After both deliveries, Tera stayed drug free for 3 or 4 months so she could nurse her babies.  Then she was “right back at it,” convinced she needed the pills in order to care for two young children and hold her job as a hairdresser.

She saw herself as a good mom, though she now has a different perspective.

“My kids were on the backburner,” she says. “Yes, I cooked and cleaned for them, but I wasn’t paying attention. I wasn’t loving them properly.”

Instead of playing with her kids, she was busy snorting pills in the bathroom. When her supply ran low, she’d put the kids in the car and drive to see a dealer. Always broke, Tera couldn’t afford toys or outings for her kids.

For a brief time, her fortunes changed: Tera and her husband scored a $30,000 insurance settlement from a car accident. But in just 6 months they blew the entire windfall on pills.

By the time the money ran out, Tera’s dependence had escalated. Over and over, she tried to wean herself, but withdrawal proved too powerful.

She’d lie in bed sweating, shaking, crying, punching her restless legs. Some days, she’d sit in the bathtub and run hot water over her legs to make them stop kicking.

“I was sad and depressed, hating myself for being an addict,” Tera remembers. “I used to pray I could go to sleep and never wake up. I just wanted it to end.”

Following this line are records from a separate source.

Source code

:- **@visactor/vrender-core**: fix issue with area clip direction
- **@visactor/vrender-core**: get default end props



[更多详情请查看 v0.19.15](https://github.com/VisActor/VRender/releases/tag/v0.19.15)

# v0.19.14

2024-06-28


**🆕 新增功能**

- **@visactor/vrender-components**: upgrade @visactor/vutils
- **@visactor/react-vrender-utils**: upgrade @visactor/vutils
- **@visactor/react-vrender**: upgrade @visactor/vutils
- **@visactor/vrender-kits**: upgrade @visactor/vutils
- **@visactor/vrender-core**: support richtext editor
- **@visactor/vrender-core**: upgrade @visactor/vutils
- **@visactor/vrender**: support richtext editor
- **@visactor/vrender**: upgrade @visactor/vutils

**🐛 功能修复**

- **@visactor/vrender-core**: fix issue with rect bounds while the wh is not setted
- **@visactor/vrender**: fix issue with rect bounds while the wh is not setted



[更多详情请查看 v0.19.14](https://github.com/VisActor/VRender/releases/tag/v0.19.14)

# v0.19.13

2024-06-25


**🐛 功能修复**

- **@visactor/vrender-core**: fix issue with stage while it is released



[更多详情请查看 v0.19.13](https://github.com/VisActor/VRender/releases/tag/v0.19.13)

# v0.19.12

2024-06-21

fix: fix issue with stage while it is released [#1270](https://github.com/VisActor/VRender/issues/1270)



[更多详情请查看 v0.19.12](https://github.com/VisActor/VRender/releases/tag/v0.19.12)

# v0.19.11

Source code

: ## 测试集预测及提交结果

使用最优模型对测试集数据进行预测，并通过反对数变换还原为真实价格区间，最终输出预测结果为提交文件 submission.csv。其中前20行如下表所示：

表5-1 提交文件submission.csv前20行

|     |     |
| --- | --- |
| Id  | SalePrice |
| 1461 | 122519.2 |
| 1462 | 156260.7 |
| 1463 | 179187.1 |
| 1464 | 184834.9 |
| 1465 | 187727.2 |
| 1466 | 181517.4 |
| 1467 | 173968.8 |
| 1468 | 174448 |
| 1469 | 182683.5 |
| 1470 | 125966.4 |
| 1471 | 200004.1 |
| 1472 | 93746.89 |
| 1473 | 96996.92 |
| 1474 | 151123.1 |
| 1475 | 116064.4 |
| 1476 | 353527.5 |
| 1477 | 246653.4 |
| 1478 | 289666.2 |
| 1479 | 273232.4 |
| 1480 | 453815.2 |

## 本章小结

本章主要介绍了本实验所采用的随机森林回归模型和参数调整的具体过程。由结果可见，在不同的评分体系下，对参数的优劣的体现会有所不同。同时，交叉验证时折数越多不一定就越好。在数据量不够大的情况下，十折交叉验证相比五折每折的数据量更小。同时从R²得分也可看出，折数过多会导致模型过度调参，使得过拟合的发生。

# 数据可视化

At a low point, Tera called a treatment center, started taking Suboxone, and stayed off drugs for a while. But after she and her husband divorced, Tera fell into depression and stopped taking her medication.

“I felt like I had failed at life,” she says.

She took up with a boyfriend who used drugs and fell back into active addiction. A series of circumstances landed her in jail for 6 weeks and then in state prison for 8 months. During that time, Tera’s children lived with her mom, who had gotten sober.

While incarcerated, Tera turned her life around. “Prison was a blessing to me,” she says.

She joined a prison fellowship academy and spent her days praying, reading the Bible, and working to understand all the reasons she’d used drugs in the first place.

“I worked on myself really hard,” Tera says. “I let go of things that pained me and found forgiveness for those who hurt me. I learned what boundaries are and how you have to protect yourself from what’s not good for you.”

That included the “friends” she’d used drugs with.

“When you’re high, you think they’re such great people. Now I realize they weren’t my friends at all. When I was in prison, not one of them called me or gave a crap. That was painful to learn.”

Tera thought constantly about her children — how much they needed her and how much she needed and loved them. Upon her release, she regained custody of her son and daughter.

Now back on Suboxone, Tera doesn’t even think about using drugs and has cut ties with her old associates.

“It’s total freedom,” she says. “I can’t explain how good it feels.”

Today, Tera works as a bartender and focuses entirely on her kids. “I make them breakfast, drive them to school, pick them up from the Boys and Girls Club, help them with their homework. We’re very close, and we’re always busy.”

Tera marvels at what she’s able to provide for her kids now that she’s not blowing her paycheck on pills.

“We have a trampoline, a fire pit, a hammock. My son has a dirt bike, my daughter has dolls. We go places and have fun. It’s the best.”